On 11/5/2011 11:46 PM, Bruce Johnson wrote:
On Nov 5, 2011, at 3:57 PM, Brandon Phelps wrote:

Can anyone point me in the right direction for keeping a connection to my 
database opened?

The script I need to write will run 24/7 executing a postgresql stored 
procedure which inserts records into the database.  The problem I think I might 
have is using a standard procedural syntax of:

Open connection
Loop
    Call stored procedure/function

...if my connection gets interrupted somewhere during the loop any subsequent 
iterations will obviously fail, so I need a way of reconnecting to the database 
should the need arise.  Basically something like this (I'm just not sure how to 
actually code this):
Why not just open a database connection, run the procedure and close it again? :

Loop
        open db
        run proc
        close db
End loop

?
If the connection is staying open long enough to get stale and be disconnected, 
then you shouldn't be running into timing issues.




The application's loop iterates fairly fast sometimes.
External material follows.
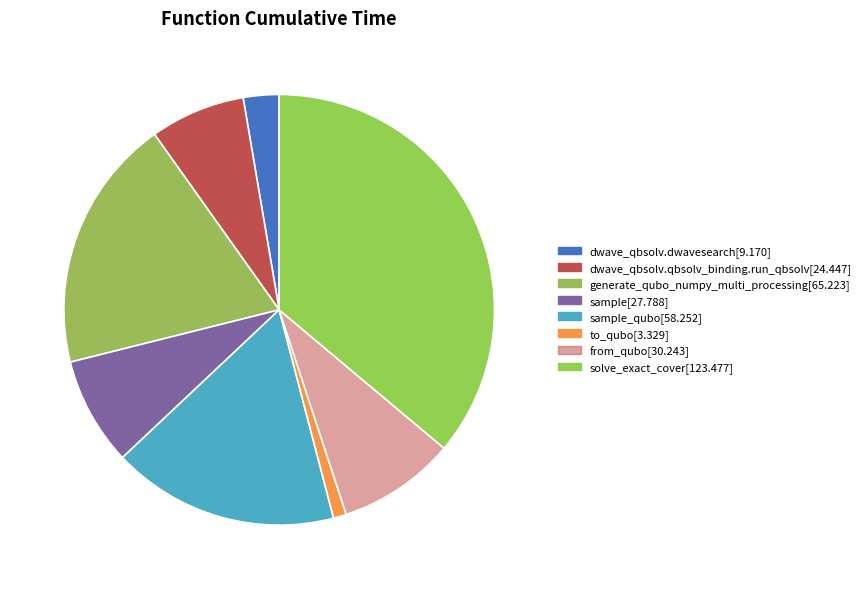

Count the number of slices in the pie.

8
I didn't think it would be very efficient to keep opening and closing the connections. Here is what I ended up doing:

my $DB_host = 'myservername';
my $DB_name = 'mydbname';
my $DB_user = 'myusername';
my $DB_pass = 'mypassword';
my $DB_dsn = "dbi:Pg:database=$DB_name;host=$DB_host";

my $dbh;

sub get_database {
    if (defined($dbh) && $dbh->ping) {
        return $dbh;
    } else {
        $dbh = DBI->connect($DB_dsn, $DB_user, $DB_pass);
        return $dbh;
    }
}

sub insert_message {
    my ($field1, $field2, $field3, $field4) = @_;

    my $local_db = get_database();

$local_db->do("SELECT insert_message(" . $local_db->quote($field1) . ", " . $local_db->quote($field2) . ", " . $local_db->quote($field3) . ", " . $local_db->quote($field4) . ")");
}

# Pseudo-code:
Loop
    insert_message("data", "data", "data", "data");
End Loop


This way I don't have to re-open connections constantly. Chances are the connection will never close anyway, but now at least if I do a restart on the postgresql daemon or something I don't have to worry about things breaking on the application side.